═══ Data below ═══

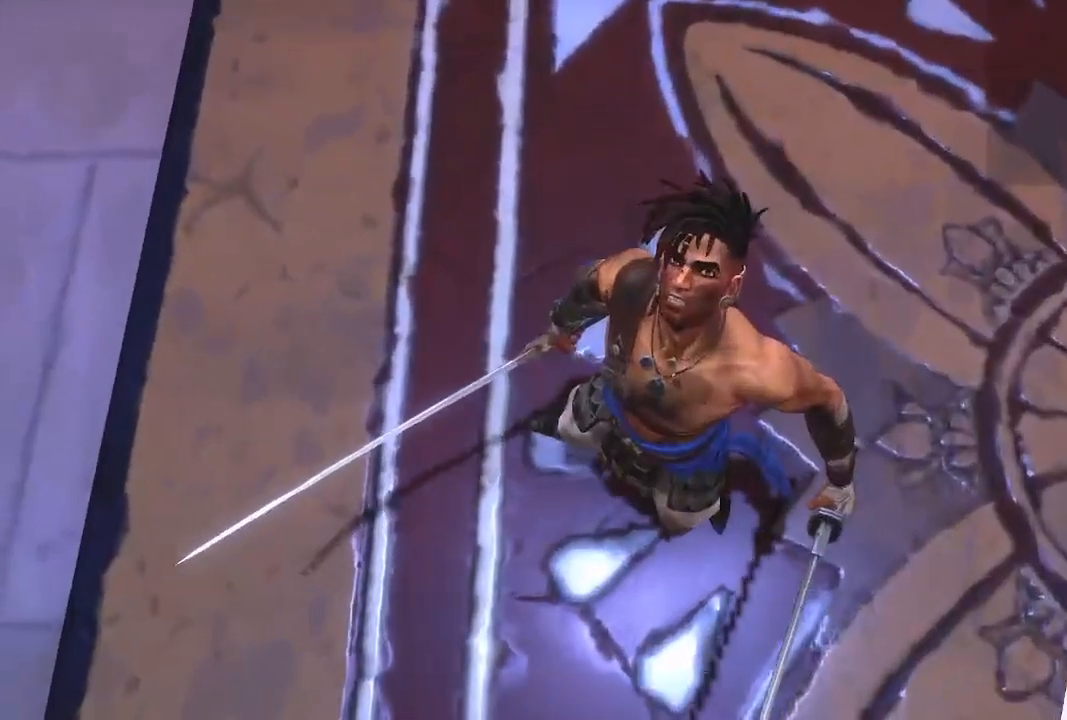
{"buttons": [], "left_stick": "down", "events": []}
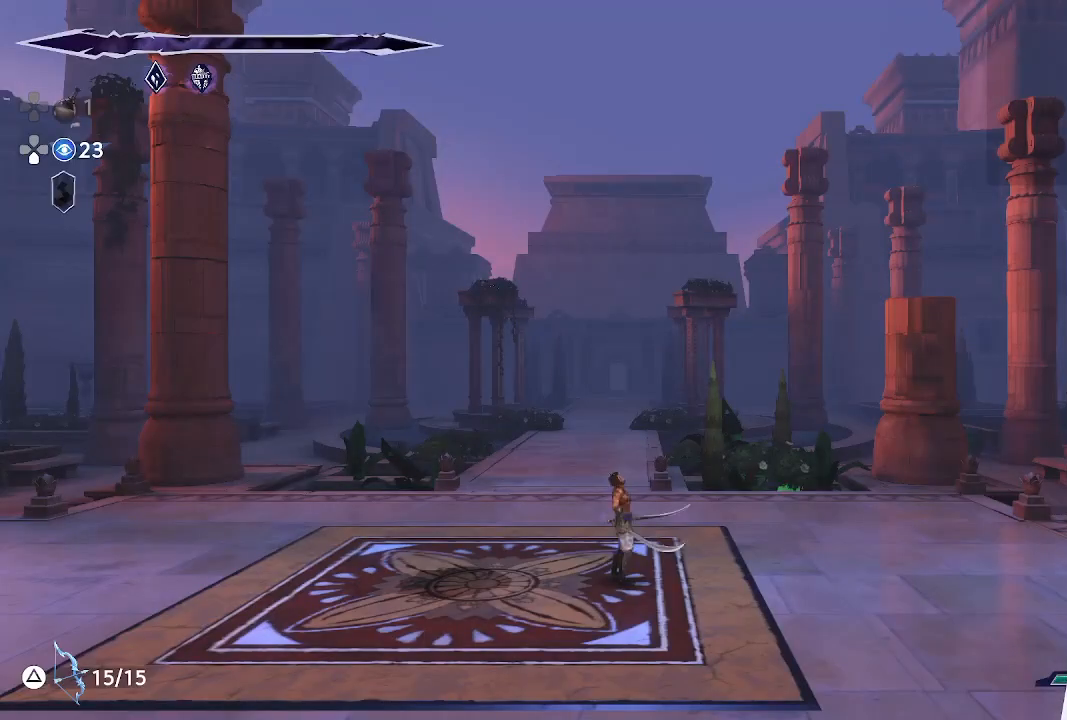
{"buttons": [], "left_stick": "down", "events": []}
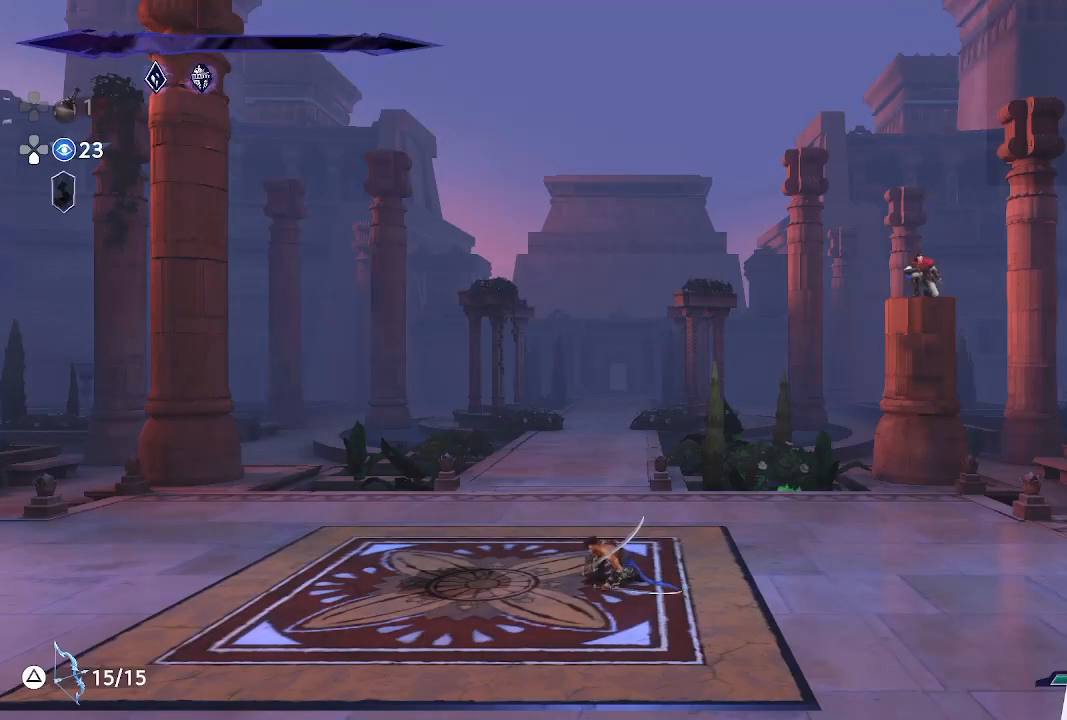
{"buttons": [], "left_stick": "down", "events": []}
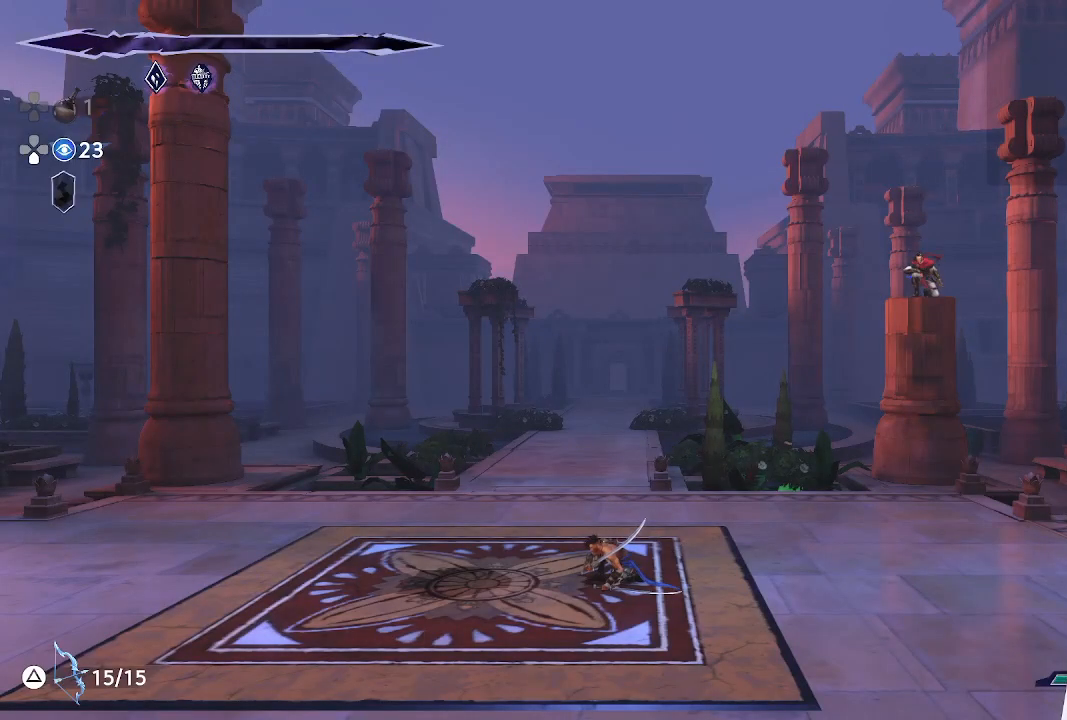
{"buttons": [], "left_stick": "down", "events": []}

═══

Task description :: Give the data again exactly. Keep the images out.

Answer to this exercise ::
{"buttons": [], "left_stick": "down", "events": []}
{"buttons": [], "left_stick": "down", "events": []}
{"buttons": [], "left_stick": "down", "events": []}
{"buttons": [], "left_stick": "down", "events": []}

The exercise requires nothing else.